Selected passage:
══════════

Both of Riesberg's challenges to the district court's ruling are without merit. First, contrary to his bald assertion, Kansas law does, in fact, provide a mechanism by which Riesberg and Barkman can co-own Charlie. Kansas courts recognize that cohabiting parties are co-owners of property that was purchased during the cohabitation period and was jointly acquired or acquired with the intent that both parties would have an interest in the property. See Frazier v. Goudschaal, 296 Kan. 730, 741, 295 P.3d 542 (2013) ; Eaton v. Johnston, 235 Kan. 323, 328–29, 681 P.2d 606 (1984) (stating that courts are permitted to make an equitable division of a formerly cohabiting couple's personal property if the property was jointly accumulated or acquired with the intent that both parties would have an interest). A court's analysis of who has ownership rights over property acquired during cohabitation is not limited to which party actually paid for it. Werner v. Werner, 59 Kan. 399, 403, 53 P. 127 (1898) (stating that legal title in one party's name does not preclude the other party from claiming ownership); Becker v. Ashworth, No. 104,417, 2011 WL 2206635, at *4–5 (Kan.App.2011) (unpublished opinion).

Here the district court made the following findings in its order granting Barkman possession of Charlie:

“1. [Riesberg and Barkman] resided together at the time ‘Charlie’ was purchased.

“2. [Riesberg] paid the purchase price of $350.00 and was given a document from the kennel, listing him as the owner.

“3. While residing together, the parties shared the expense, both in the form of household expenses (rent) and expenses related to ‘Charlie.’

“4. Both parties took ‘Charlie’ to the vet and both parties paid the vet bills.

“5. [Barkman] paid for obedience classes and dog daycare at Howl–A–Dayz.

“6. Prior to the breakup of their relationship, both parties acted like they co-owned ‘Charlie.’

“7. The parties are co-owners of'Charlie' and the fair market value of said property is $350.00.”

══════════

Records for this task:
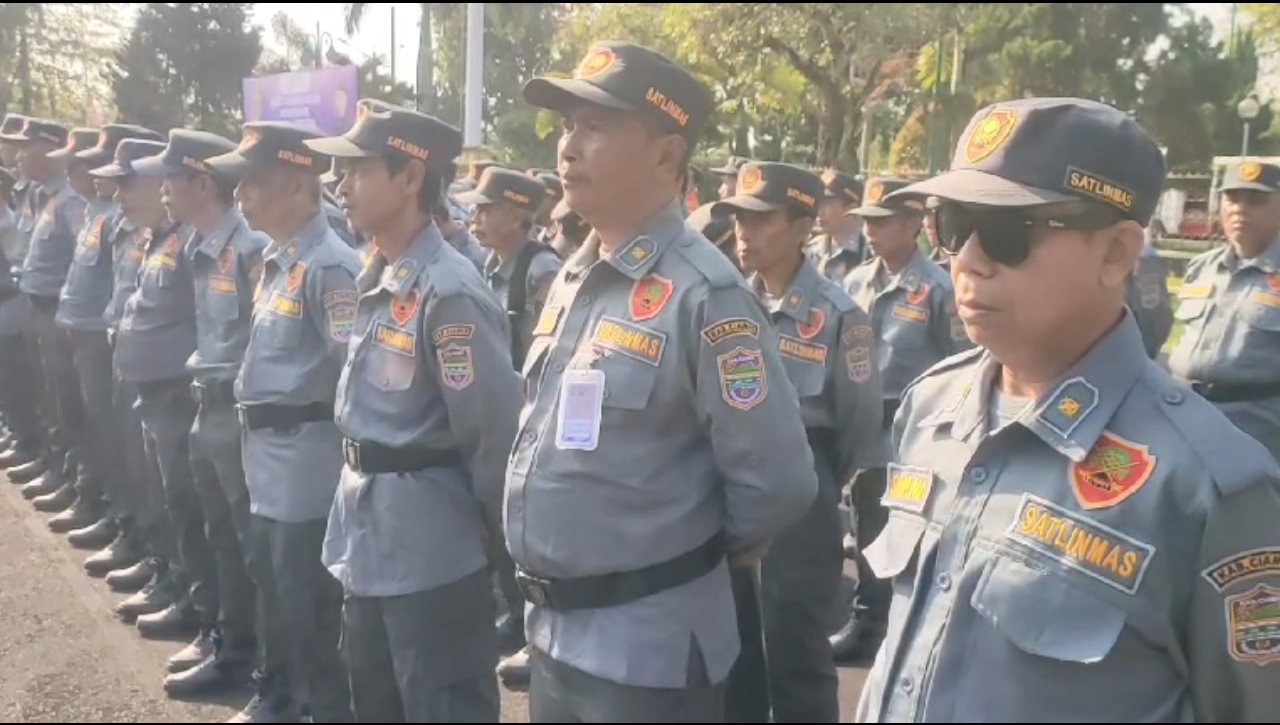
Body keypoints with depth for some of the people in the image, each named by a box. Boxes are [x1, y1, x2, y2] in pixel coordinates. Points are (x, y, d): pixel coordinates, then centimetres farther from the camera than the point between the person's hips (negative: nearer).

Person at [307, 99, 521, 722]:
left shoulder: (449, 292, -22)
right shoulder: (375, 281, 7)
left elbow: (496, 429, -21)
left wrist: (489, 537, -9)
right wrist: (361, 489, 16)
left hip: (431, 553, -9)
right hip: (367, 543, 9)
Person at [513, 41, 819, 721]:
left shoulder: (705, 295, -19)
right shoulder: (571, 279, 6)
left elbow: (778, 480, -21)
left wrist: (705, 547, -3)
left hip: (649, 650, -7)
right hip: (552, 630, 7)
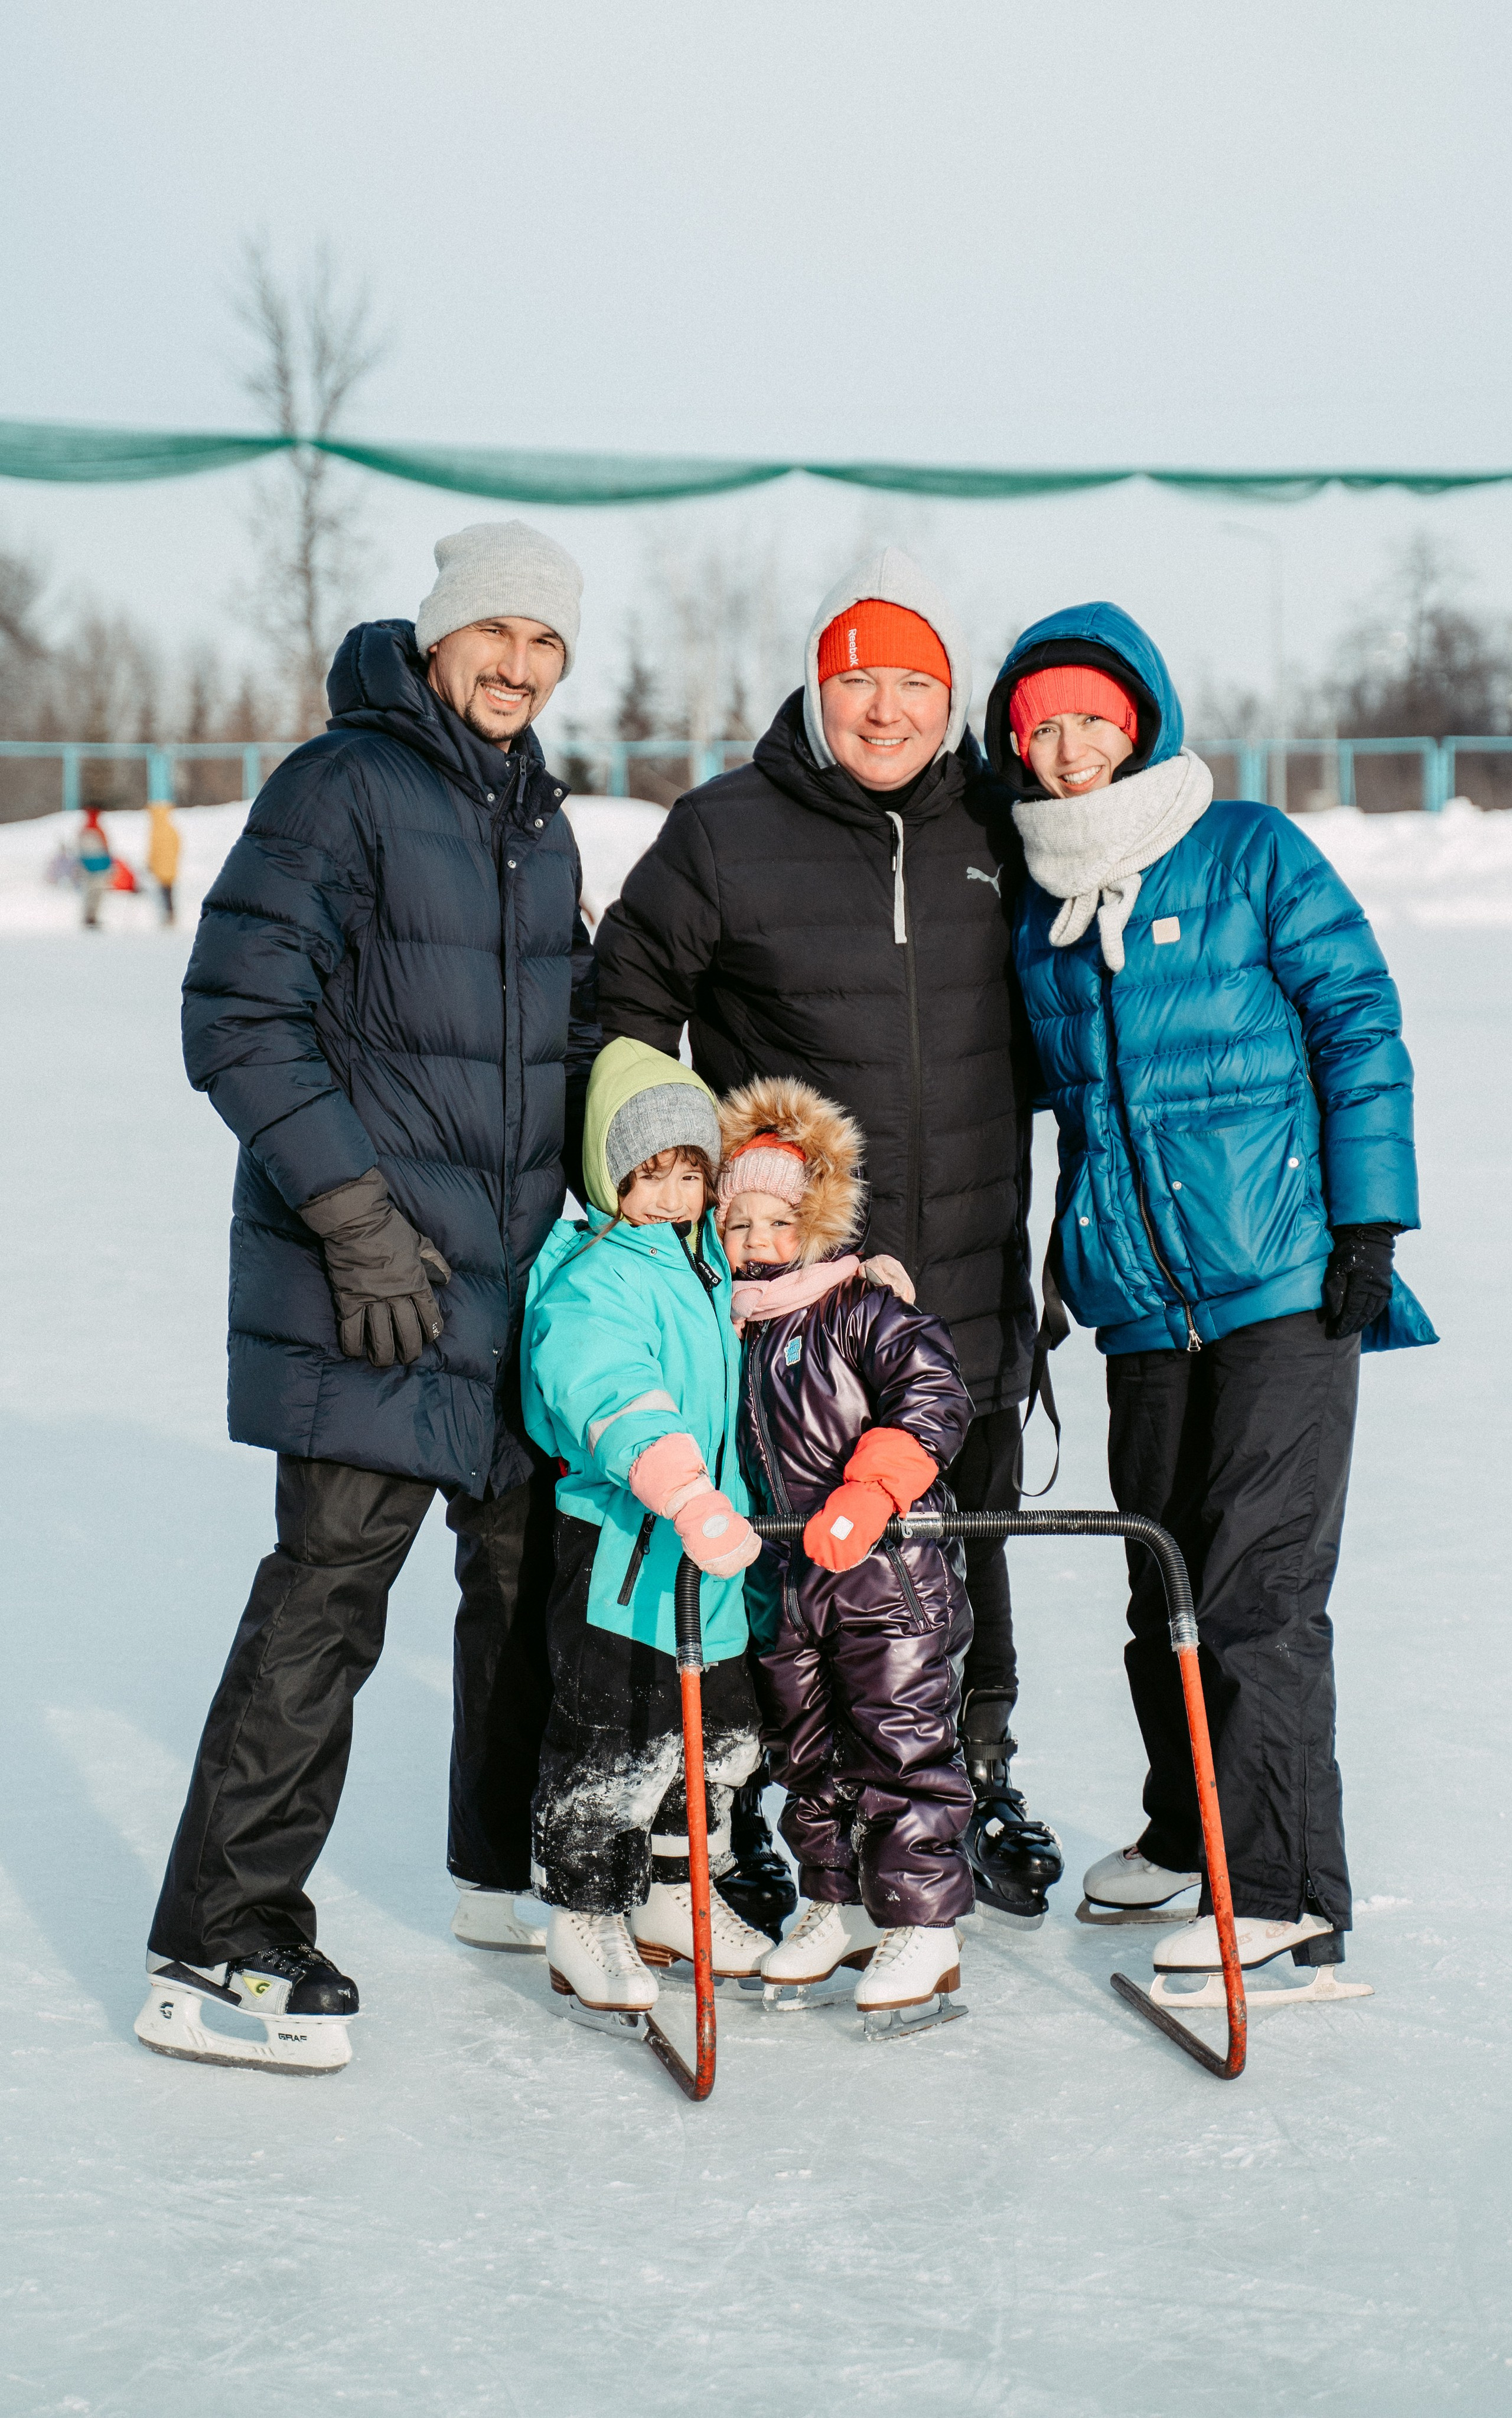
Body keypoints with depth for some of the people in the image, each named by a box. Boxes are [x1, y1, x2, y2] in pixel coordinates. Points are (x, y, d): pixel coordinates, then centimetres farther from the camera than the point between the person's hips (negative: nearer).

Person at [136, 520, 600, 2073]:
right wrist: (353, 1213, -18)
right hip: (373, 1275, -8)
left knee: (535, 1566, 13)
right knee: (330, 1586, -11)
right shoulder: (342, 789, -9)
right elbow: (240, 1016, -13)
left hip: (522, 1269, 8)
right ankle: (218, 1941, -5)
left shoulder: (540, 822, 16)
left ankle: (513, 1875, 30)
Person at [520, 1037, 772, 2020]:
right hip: (621, 1554, -9)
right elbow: (616, 1399, -32)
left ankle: (676, 1897, 33)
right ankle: (586, 1920, 11)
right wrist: (688, 1497, -43)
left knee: (719, 1732, 17)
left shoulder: (705, 1265, 11)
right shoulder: (595, 1283, -17)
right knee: (613, 1744, -3)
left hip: (710, 1559, 9)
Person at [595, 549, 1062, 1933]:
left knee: (966, 1535, 15)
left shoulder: (996, 832, 5)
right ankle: (734, 1808, 17)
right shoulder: (724, 835, -5)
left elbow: (1036, 1026, 19)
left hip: (966, 1276, 4)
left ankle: (979, 1782, 32)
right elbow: (627, 1004, 3)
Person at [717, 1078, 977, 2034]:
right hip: (783, 1590, 7)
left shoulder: (863, 1312, -8)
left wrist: (869, 1494, -27)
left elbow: (933, 1398, -18)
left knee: (900, 1752, -4)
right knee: (807, 1755, 15)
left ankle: (924, 1929, 4)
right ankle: (839, 1908, 30)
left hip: (890, 1574, -7)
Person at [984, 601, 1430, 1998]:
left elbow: (1359, 1021, -4)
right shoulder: (1038, 911, 12)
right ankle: (1188, 1830, 31)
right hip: (1143, 1302, 5)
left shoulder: (1251, 853, -3)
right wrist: (1069, 1246, 21)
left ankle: (1287, 1891, -1)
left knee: (1256, 1582, -8)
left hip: (1285, 1278, -5)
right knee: (1161, 1581, 12)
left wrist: (1368, 1216, -9)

══════════

Requirement 1: In the passage about who owns Charlie, which court cases are cited by name? List every one.
Requirement 2: Reproduce the records from their beginning through the line with "left shoulder: (540, 822, 16)". Include both ends, and leave out the pictures.

Exercise solution 1:
Frazier v. Goudschaal
Eaton v. Johnston
Werner v. Werner
Becker v. Ashworth

Exercise solution 2:
Body keypoints with depth for some of the people in the image, each named by a box. Boxes are [x1, y1, x2, y2] in pixel coordinates. Points are (x, y, d): pixel coordinates, then centimetres farther from the camera than the point between the person's hips (negative: nearer).

Person at [307, 99, 521, 722]:
left shoulder: (449, 292, -22)
right shoulder: (375, 281, 7)
left elbow: (496, 429, -21)
left wrist: (489, 537, -9)
right wrist: (361, 489, 16)
left hip: (431, 553, -9)
right hip: (367, 543, 9)
Person at [513, 41, 819, 721]:
left shoulder: (705, 295, -19)
right shoulder: (571, 279, 6)
left elbow: (778, 480, -21)
left wrist: (705, 547, -3)
left hip: (649, 650, -7)
right hip: (552, 630, 7)
Body keypoints with depth for some of the people in the image, each named by a box. Boxes are [x1, y1, x2, y2] in pixel coordinates. Points are (x, y, d): pixel coordinates, then centimetres farther from the camera than the point between the person's hips (negative: nearer).

Person at [136, 520, 600, 2073]:
right wrist: (353, 1213, -18)
right hip: (373, 1275, -8)
left knee: (535, 1566, 13)
right knee: (330, 1586, -11)
right shoulder: (342, 789, -9)
right elbow: (240, 1016, -13)
left hip: (522, 1269, 8)
right ankle: (218, 1941, -5)
left shoulder: (540, 822, 16)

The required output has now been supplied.